Publication-wise it is PD in Canada yes. --Feldmahler 15:13, 28 January 2007 (EST)

Broude Brothers score

I seriously doubt their claim of copyright would hold up in any US court. It's basically a scarecrow notice. This score is a merely a reprint of the one issued by Jurgenson in 1892, which has also been reprinted by Dover and Kalmus. Even so, it would be best to remove the title page and get rid of the Broude logo and copyright notice on the first page of music. --Carolus, 28 Jan. 2007


Let's Talk Music

I'm going to be controversial. The Nutcracker is the best piece of music ever written, period. This may surprise some, because many would argue that something like Bach's St. Matthew Passion or Beethoven's 9th would hold that title, though I believe that the Nutcracker deserves this credit, for a few reasons.
First, the fame of the work is unparalled, save Beethoven's 9th, 5th, Carmen, and a few others. Everyone knows the tunes of the Nutcracker (March, Waltz of the Flowers), and even the less famous ones are just as good.
The Nutcracker is also the most accesable large scale piece of music around. It was the first show/concert my parents took me to when I was young, as is the case for many others. A good piece of music must be accessable, or else the masses can't appreciate it.
Finally, the theme of the Nutcracker and music lend perfectly to the feelings of the holiday season. Listening to it always makes me feel better, regardless of the time of year.
Please dispute me! I want to hear what everyone who reads this has to say.
--nerd011235, 11 June 2007

AAAAAAAAAAAAAAAAAAAAAAAAAHAHAHAHHAHAHAHAHHAHAHAHAHAHA chris 14:19, 13 September 2007 (EDT)
I believe that while Tchaikovsky is much better than most Baroque composers, that's not a very high bar to reach. Also, just because it's popular doesn't mean it's good - I use that same argument on stupid teenage girls who like the Jonas Brothers. Don't get me wrong, Tchaikovsky is definitely in my top 10. But I think all of Mahler's symphonies can beat this. --Clorox (diskussion) 23:11, 16 January 2009 (EST)
While I think your comments are valid, you are simply mistaken when you say it is the best piece of music ever written. I agree that a majority of people probably know the tune, but in what way does that make a piece "good"? Everybody also knows Twinkle Twinkle, Little Star, but that's a far cry from a masterpiece. Furthermore, while it may make you 'feel good' (and that's perfectly valid), that - by no means - makes it one of the great pieces ever written. Tchaikovsky was along the same harmonic realm as Mozart, and I'm going to use similar arguments to what I use against his music. While melodically brilliant (especially for analysis), and perfectly symmetrical, he relied on the faculty of improvisation! This means he relied on common musical formulas to create his works. I urge you to listen to his C minor piano sonata and see if you can hear anything other than an appalling collection of cliches with no greater potency than inter-office memos or something. Same applies to Tchaikovsky. I'm being a bit harsh for the sake of controversy and interesting conversation, so there :) BKhon 06:01, 23 August 2010 (UTC)
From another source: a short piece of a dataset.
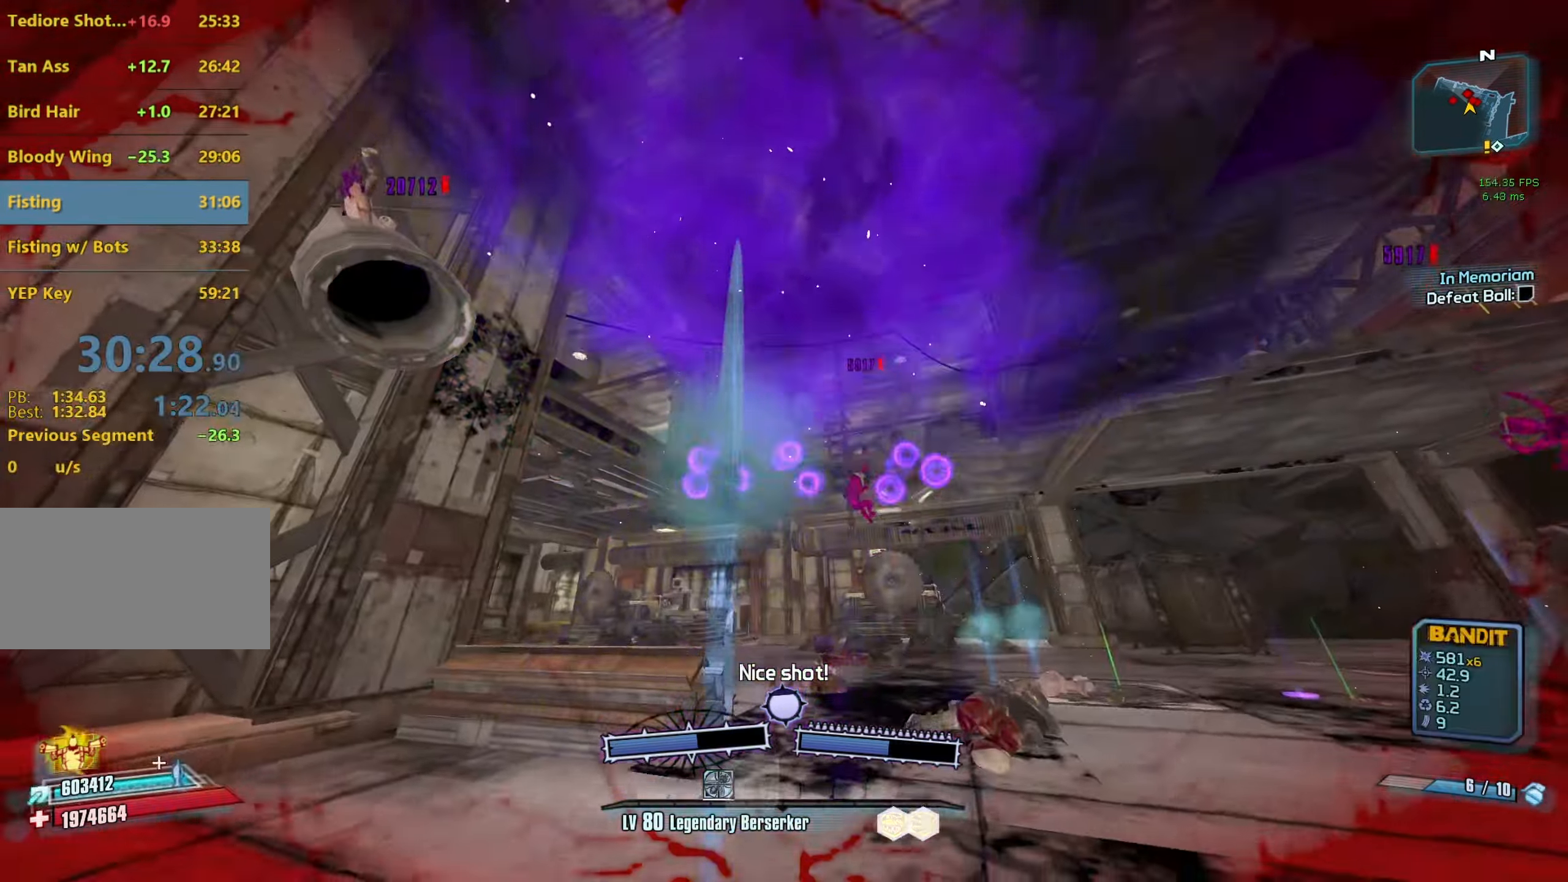
{"keys": ["w"], "mouse": [], "events": [[83, "c", "up"], [83, "mouse_left", "up"], [83, "mouse_right", "up"], [83, "r", "up"], [417, "w", "down"]]}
English title of the finale...

Is this English title standardised by long tradition? "Waltz Finale and Apotheosis"

It seems to me to be a mistranslation: the French title "Valse finale et apothéose" means "final/last waltz and apotheosis", but in English the word 'finale' can only be read as the Italian word, which has become a noun in English meaning "the last piece". So the result has a curious double-barrelled ring to it, rather like "March Introduction". I can only pretend to read Russian, but I guess the ending on the first word (Финальный) means this is definitely a Russian adjective, not an Italian loan word.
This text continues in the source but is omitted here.